Google Expands AMP Project To Main Search Results
by Laurie Sullivan, Staff Writer @lauriesullivan, August 3, 2016
Google’s move Tuesday expands links to Accelerated Mobile Pages (AMP) beyond a carousel of articles at the top of the search results page to the entire search results page.
Initially, Google had displayed AMP pages in a carousel intended to highlight news articles, while encouraging sites to switch. Now Google counts more than 150 million AMP docs in its index, with more than 4 million new ones added every week.
Having an AMP-enhanced Web site doesn’t improve search rankings, but it does improve the speed in which content loads. On average, AMP sites are four times faster than their mobile counterparts and use 10 times less data.
On average, AMP pages load in less than one second. Some 90% of publishers experience a higher click-through rate, and 80% of AMP publishers experience better ad viewability rates.

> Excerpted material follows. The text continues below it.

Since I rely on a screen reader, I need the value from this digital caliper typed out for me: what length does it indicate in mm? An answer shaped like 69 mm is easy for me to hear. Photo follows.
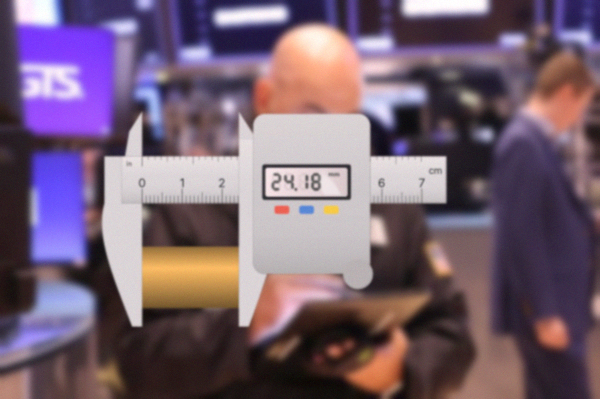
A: 24.18 mm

Since the majority of use has moved to mobile devices, Google, of course, hopes the shift will keep consumers searching the open Web where it serves paid-search advertisements as opposed to apps such as Bing Search or Facebook.
AMP competes with Facebook Instant Articles and Apple News, and now Google has expanded the project well beyond news into other categories such as query results and ecommerce, and ads.
U.S. retail sales should increase 2.6% in 2016, up from 1.4% growth in 2015, according to a recent eMarketer report. The analyst firm forecasts U.S. retail ecommerce sales will grow 15.7% in 2016, the highest annual increase since 2011. By 2018, ecommerce will surpass 10% of total retail sales in the U.S., per eMarketer.